Content as strategy for the PRS Database

The Private Rented Sector (PRS) Database is a new national register. When I joined the project, the policy behind it was still being written, and the team didn’t have a clear view of what the service actually needed to do for landlords, tenants or councils.

I was brought in as Lead Content Designer to help bring shape to something that didn’t quite exist yet – and to turn policy thinking into something we could design, test, and build.

The challenge

The policy changes, unclear definitions and conflicting interpretations meant:

  • no shared understanding of the service

  • no agreed user journey

  • design and development blocked

  • high risk of building the wrong thing

We needed to define the service in plain English, from a user’s point of view, before any UI or development work would make sense.

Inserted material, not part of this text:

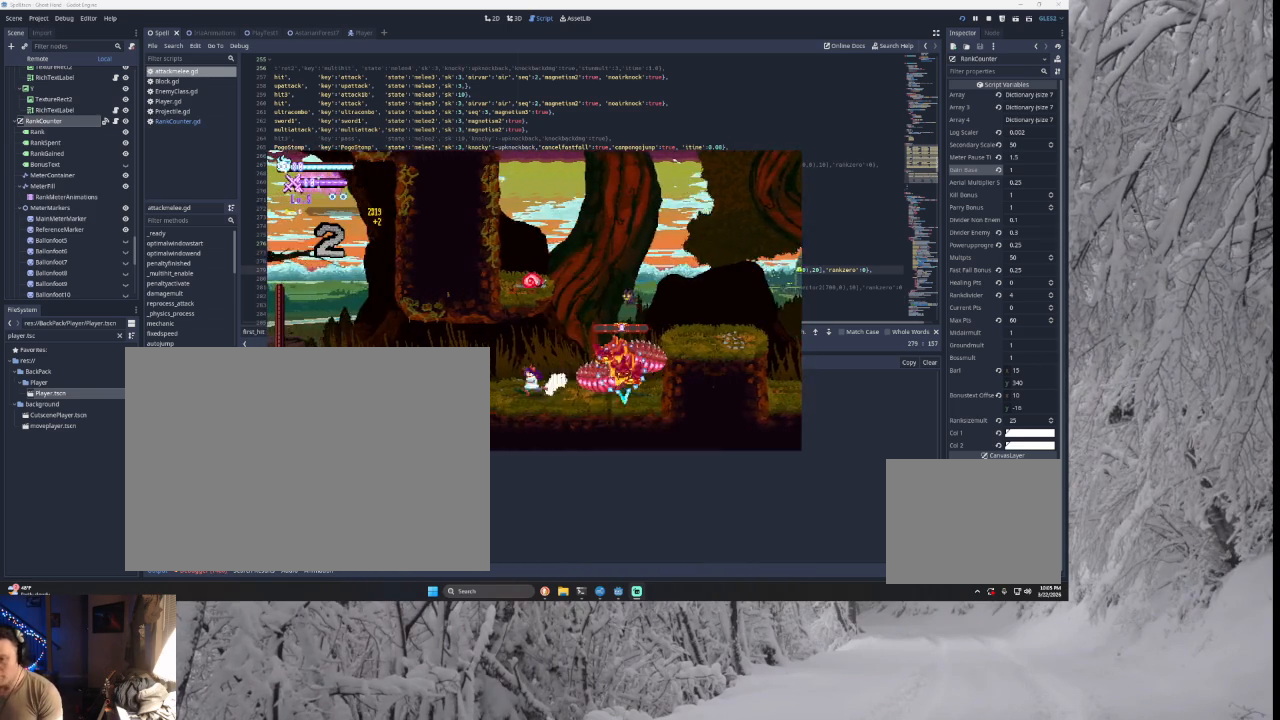
{"buttons": [], "left_stick": "left", "right_stick": "center", "events": []}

As the Lead Content Designer, I was responsible for:

  • shaping the end-to-end user journey

  • turning policy into workable steps and decisions

  • drafting content-first screens to expose gaps

  • creating a prototype for early testing

  • establishing a process for managing ongoing policy change

This was content used as early product design: defining logic, flow and structure.

What I did

  • I worked directly with policy and legal colleagues, writing the service content together. This forced concrete decisions and quickly exposed anything unclear, missing or contradictory.

  • By starting with what users actually needed to do (rather than the legal text alone), I created a stable content blueprint that helped the team agree the MVP and avoid scope creep.

  • I introduced a simple, repeatable process for managing policy updates so the service could evolve without constantly disrupting design or development.

  • I persuaded senior stakeholders to let us test our riskiest assumptions with real users, giving policy clearer evidence to shape how the service should work.

The impact

The team gained a clear, user-led view of how the service should work, replacing weeks of uncertainty.

  1. We had a defined journey, structured screen logic and a prototype we could test early.

  2. Policy teams had clearer evidence to make decisions, rather than relying on assumptions.

  3. Design and development were finally able to move forward with confidence, instead of reworking unclear requirements.

  4. The content change workflow meant future policy updates could be absorbed without derailing progress.